The origins of misophonia aren’t really understood. Most people develop sensitivity to sound somewhere between nine and 13, and it tends to get worse over time — in my case, I think a big part of that has to do with the fact that because people treated me dismissively and rudely, my sensitization became exasperated. When people invest a lot of energy into telling a stress reaction is made up, the stress and tension you experience around that reaction increases, making it worse and creating a spiraling effect. I get stressed out around people who eat and tap their feet and make certain other noises, they get huffy about it, I get tense because I feel like I should be able to deal with it better, and no one is happy. It’s worth pointing out, again, that people who think misophonia is made up might want to reconsider that stance given how much suffering it causes. Just because a condition may be psychological in origin doesn’t make it any less serious.

Misophonia is likely not physiological, beyond the processes involved in interpreting sound. For whatever reason, these noises have become associated with sources of distress, and people exhibit stress reactions in response to them. Those responses are physiological, by the way: People with misophonia start sweating, trembling, and showing other signs of flight-fight responses when they’re exposed to negative stimuli. But sure, go ahead and tell me I’m making it up and it’s all in my head.

This isn’t about a fear of sound, but specifically about the translation of what should be a neutral sound into a bad one. Sometimes, the linkage is obvious, and sometimes it’s not.

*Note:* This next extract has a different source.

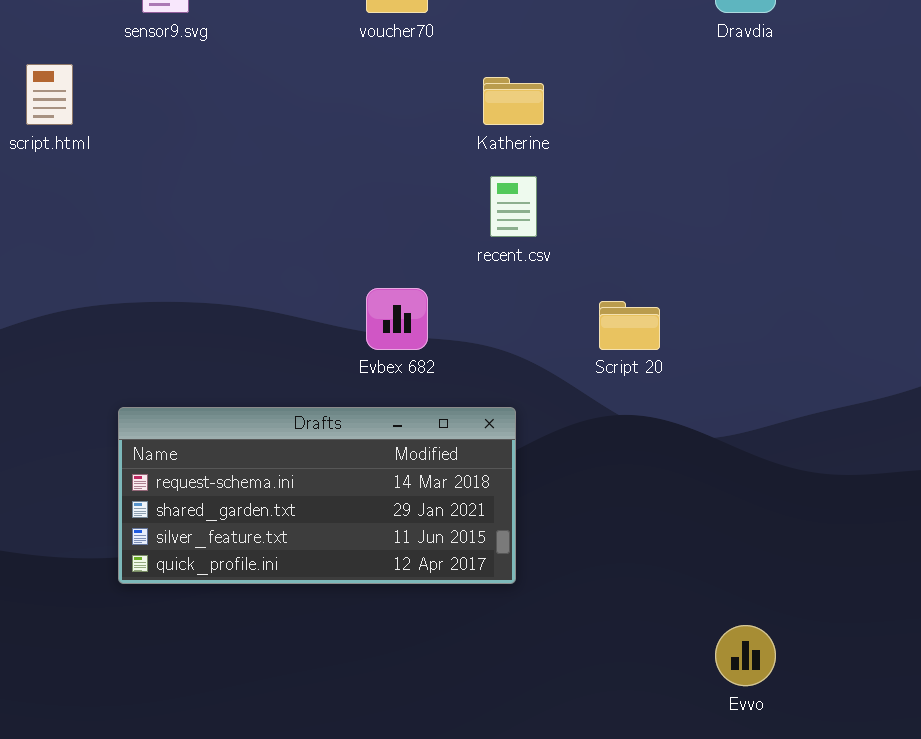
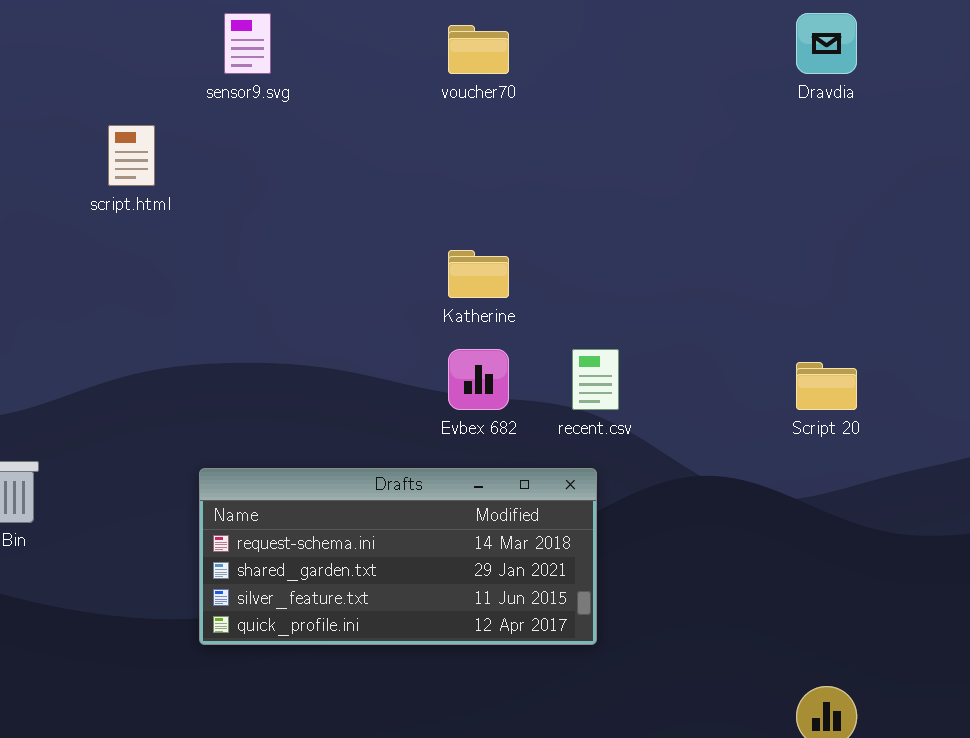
Katherine: [483,77,544,125] -> [448,250,509,298], moved
recent.csv: [490,176,537,237] -> [572,349,619,410], moved
Script 20: [599,301,660,350] -> [796,362,857,410], moved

Like other conditions with a strong psycho-cognitive component, the best way to address it may lie at least partly in therapy, but that doesn’t invalidate it, and sometimes it doesn’t help. (I’ve been working on my aversion to chewing for years.) Some people use noise-canceling headphones and similar tools so they can navigate the world, for example, or make accommodation requests in the hopes that people around them will respect the issue.

Misophonia is real. It really, really sucks to be surrounded with noises that trigger stress reactions in you on an almost daily basis. It doesn’t help when people say you’re lying or making a big deal out of nothing. If you don’t have misophonia, don’t do that. And think about how you can accommodate people. If someone asks you not to eat around her, don’t eat around her. If someone says he’d like you to sit on his other side so he can’t see you jiggle your leg, please do it. Maybe you think these things are irrational and ridiculous, but they cause actual distress in actual people, and it’s not a big deal to make those accommodations.

While you’re at it, confront people who mock misophonia and claim it’s not a real issue. When people roll their eyes, tell them they’re being inappropriate. When people make a point of refusing accommodations, tell them they’re behaving badly. Make it clear to the people around you who may be struggling that you want to provide them with a safe environment where they can speak without judgement and sit in quiet, if they want to.